I tried his cell phone. He answered.
"Where are you?" I asked.
"I'm almost to Charlotte," he replied.
"Charlotte?"
"You told me to go to Charlotte, first thing this morning, meet with some guy who oversees kennel clubs in the city, and get him to identify people who know the Doberman scene down there."
"Fascinating," I said and then told him where I'd been all night. I asked him how he received those instructions.
"Text," he said. "On my cell phone-from your cell phone."
"Turn around," I said. "That's all bogus. I never sent any text messages."
"Well, okay," he said, "but I talked to that guy in Charlotte. He's real, and he says he knows the Doberman scene. I'm almost there-what could it hurt?"
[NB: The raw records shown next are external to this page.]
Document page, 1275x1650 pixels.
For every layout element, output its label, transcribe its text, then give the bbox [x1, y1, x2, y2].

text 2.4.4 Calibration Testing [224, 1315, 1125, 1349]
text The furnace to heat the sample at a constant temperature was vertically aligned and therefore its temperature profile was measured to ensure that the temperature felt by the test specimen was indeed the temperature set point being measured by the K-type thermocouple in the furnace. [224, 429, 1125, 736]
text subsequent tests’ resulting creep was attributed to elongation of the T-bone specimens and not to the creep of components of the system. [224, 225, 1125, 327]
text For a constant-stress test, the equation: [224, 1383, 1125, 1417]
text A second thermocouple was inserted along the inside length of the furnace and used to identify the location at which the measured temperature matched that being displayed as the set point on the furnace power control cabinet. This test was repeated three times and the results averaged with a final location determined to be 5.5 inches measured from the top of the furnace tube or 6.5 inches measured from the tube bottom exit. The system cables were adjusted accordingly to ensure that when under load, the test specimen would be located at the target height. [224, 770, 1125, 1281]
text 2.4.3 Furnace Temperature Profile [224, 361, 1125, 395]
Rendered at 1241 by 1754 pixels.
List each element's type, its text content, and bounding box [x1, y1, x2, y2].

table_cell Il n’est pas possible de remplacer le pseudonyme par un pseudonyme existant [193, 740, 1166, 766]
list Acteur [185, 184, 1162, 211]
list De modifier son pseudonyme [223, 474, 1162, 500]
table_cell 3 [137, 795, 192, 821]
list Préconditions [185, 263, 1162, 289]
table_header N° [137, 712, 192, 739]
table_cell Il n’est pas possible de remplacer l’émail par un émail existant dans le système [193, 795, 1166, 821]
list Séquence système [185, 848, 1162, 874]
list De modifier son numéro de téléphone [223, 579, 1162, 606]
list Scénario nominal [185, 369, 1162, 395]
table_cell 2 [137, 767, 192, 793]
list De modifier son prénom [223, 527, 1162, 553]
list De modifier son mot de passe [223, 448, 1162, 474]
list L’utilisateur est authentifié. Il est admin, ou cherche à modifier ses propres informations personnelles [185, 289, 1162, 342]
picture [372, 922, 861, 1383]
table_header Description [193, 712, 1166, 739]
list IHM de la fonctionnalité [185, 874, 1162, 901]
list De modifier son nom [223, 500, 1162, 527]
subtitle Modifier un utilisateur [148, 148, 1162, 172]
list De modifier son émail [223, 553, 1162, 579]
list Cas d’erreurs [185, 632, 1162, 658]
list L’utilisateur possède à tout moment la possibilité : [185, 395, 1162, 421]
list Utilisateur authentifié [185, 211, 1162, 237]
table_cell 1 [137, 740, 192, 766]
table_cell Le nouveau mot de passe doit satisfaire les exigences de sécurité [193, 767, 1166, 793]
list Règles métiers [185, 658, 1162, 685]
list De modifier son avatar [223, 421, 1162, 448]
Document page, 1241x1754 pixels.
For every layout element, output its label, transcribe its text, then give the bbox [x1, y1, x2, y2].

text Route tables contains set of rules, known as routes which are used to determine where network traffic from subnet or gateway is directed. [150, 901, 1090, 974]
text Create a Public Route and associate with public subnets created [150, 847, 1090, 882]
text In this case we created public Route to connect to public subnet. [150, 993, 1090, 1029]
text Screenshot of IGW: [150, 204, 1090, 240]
I asked him to hold on and asked the sheriff what he thought. "Why not?" he said. "We pulsed the city cops down there, but the biker world doesn't talk to cops. The dog show people might."
"Sheriff says proceed," I told Tony. "Then we have to figure out how this guy got into our comms."
"Ask Pardee," he said. "He's the data-dink."
The sheriff said they'd been tracing back on their victim and had developed a small list of known associates, but so far, no leads on a lone ranger who'd wanted two dogs. He asked about our efforts to recon the plantation.
"Interrupted," I said. "We thought we were homing in on that old coal mine tunnel until the two Dobes came down the hill and put us at general quarters."
"How convenient," he said.
"Yeah, wasn't it. Let's take a walk."
When we got out under the big trees, I told him that I thought this guy still had the house under audio surveillance, and maybe even our vehicles and the cottage. "He anticipates our every move, and he's able to deflect us at will."
"Which means he didn't run after popping the dog trainer," Walker said. "He's in the area, so he's got a base."
"That's what we were looking for, something like that old mine, or a deserted building out there in my seven hundred acres of weeds and trees."
"Maybe we should try aerial," he said.